Gabon country profile
- 9 August 2016
- From the section Africa
Gabon, located on the west coast of Africa, is one of the region's more stable countries.
Since independence from France in 1960, Gabon has had just three presidents. Late President Omar Bongo ruled for more than four decades until his death in 2009.
During Omar Bongo's rule, Gabon maintained a close relationship with France under a system known as "Francafrique", receiving both political and military support in exchange for business favours.
But relations have cooled since his son Ali won a contested election in 2009 and French authorities launched a long-running corruption investigation into the family's assets.
Gabon is a major oil producer but a third of its population live in poverty, according to the World Bank.
The Gabonese Republic
Population 1.5 million
Area 267,667 sq km (103,347 sq miles)
Languages French, Bantu-group languages
Life expectancy 62 years (men), 64 years (women)
Currency CFA (Communaute Financiere Africaine) franc
President: Ali Ben Bongo Ondimba
Ali Bongo was elected in 2009, following the death of his father and long-time president Omar Bongo, in a poll disputed by the opposition.
In 2011, the main opposition candidate in the 2009 vote, Andre Mba Obame, declared himself the rightful winner and legitimate president. Mr Bongo responded by banning Mr Obame's opposition National Union.
His presidency has been overshadowed by a long-running French investigation into allegations of embezzlement involving the Bongo family's assets.
Born in 1959 in Brazzaville, Congo where his father was serving in the armed forces, Mr Bongo was educated in France. His family converted from Christianity to Islam in 1973.
He entered politics in 1981 and has served as both foreign and defence minister.
- Mr Bongo is standing for re-election on 27 August 2016. Critics have protested against his candidacy, saying he is ineligible to run. They argue that he was adopted and born in a different country, but supporters say the allegations about his nationality are spurious.
Gabon's main broadcast media are government-controlled.
In 2013, Reporters Without Borders acknowledged the authorities had made some progress in media freedom but said journalists still faced "police brutality and intimidation by officials". The watchdog called for an overhaul of the country's 2001 media law.
There were more than 670,000 internet users out of a population of 1.5 million by November 2015. (Internetworldstats.com).

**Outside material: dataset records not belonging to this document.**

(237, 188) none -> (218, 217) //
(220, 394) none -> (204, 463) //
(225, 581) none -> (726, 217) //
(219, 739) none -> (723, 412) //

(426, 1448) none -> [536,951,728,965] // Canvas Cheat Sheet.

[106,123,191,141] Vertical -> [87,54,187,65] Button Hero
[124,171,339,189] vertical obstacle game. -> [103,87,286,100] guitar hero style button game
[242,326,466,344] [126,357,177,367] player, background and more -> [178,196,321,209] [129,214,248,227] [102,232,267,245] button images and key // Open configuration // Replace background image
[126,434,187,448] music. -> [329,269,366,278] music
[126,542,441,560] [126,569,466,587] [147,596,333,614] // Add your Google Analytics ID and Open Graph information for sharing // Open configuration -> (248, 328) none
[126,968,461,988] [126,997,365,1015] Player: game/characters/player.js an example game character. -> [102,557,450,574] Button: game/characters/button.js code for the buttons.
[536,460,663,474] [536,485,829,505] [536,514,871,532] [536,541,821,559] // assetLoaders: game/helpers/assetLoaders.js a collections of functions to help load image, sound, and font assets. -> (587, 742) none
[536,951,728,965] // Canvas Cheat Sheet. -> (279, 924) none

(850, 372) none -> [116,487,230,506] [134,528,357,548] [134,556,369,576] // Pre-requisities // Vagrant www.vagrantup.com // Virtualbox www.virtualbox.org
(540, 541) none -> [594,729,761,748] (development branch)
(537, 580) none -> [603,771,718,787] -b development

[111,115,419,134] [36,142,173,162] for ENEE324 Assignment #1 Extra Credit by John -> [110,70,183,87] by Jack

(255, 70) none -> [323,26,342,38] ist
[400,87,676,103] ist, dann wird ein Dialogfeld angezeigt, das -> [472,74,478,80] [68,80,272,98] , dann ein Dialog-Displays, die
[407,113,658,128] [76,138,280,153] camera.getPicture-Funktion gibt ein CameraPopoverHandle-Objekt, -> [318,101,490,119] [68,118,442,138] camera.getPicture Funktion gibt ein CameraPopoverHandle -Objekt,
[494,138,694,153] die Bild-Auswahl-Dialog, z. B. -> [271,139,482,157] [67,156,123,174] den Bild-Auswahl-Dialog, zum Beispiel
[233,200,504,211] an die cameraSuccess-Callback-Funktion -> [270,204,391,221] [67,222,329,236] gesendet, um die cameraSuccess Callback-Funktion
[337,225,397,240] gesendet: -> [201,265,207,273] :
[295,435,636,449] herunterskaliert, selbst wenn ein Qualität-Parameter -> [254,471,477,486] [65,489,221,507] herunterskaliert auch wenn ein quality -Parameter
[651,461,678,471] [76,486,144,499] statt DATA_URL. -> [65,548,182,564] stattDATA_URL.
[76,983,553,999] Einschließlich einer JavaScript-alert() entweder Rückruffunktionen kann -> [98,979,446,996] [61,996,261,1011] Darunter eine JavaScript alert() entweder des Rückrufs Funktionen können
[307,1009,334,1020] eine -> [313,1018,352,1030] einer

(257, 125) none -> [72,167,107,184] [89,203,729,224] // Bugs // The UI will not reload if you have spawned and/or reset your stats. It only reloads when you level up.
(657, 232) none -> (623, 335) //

Some key dates in Gabon's history:
14th-19th century - European settlers: Arrival of Portuguese slave traders, followed by French, Dutch and British.
1839 - France signs treaties with Gabonese coastal chiefs. Local Mpongwe ruler signs away sovereignty to the French.
1910 - Gabon becomes one of four territories making up French Equatorial Africa.
1958 - Gabon votes to become autonomous republic in the French Community.
1960 - Gabon declares independence.
1967 - Omar Bongo becomes president after the death Leon Mba.
1967-2009 - Omar Bongo dominates Gabonese politics, serving seven consecutive terms.
1990s - Multi-party political system introduced.
2003 - Constitution amended to repeal term limits, ensuring President Bongo holds the presidency for life.
2009 - Death of Omar Bongo, succeeded by his son Ali Ben Bongo Ondimba.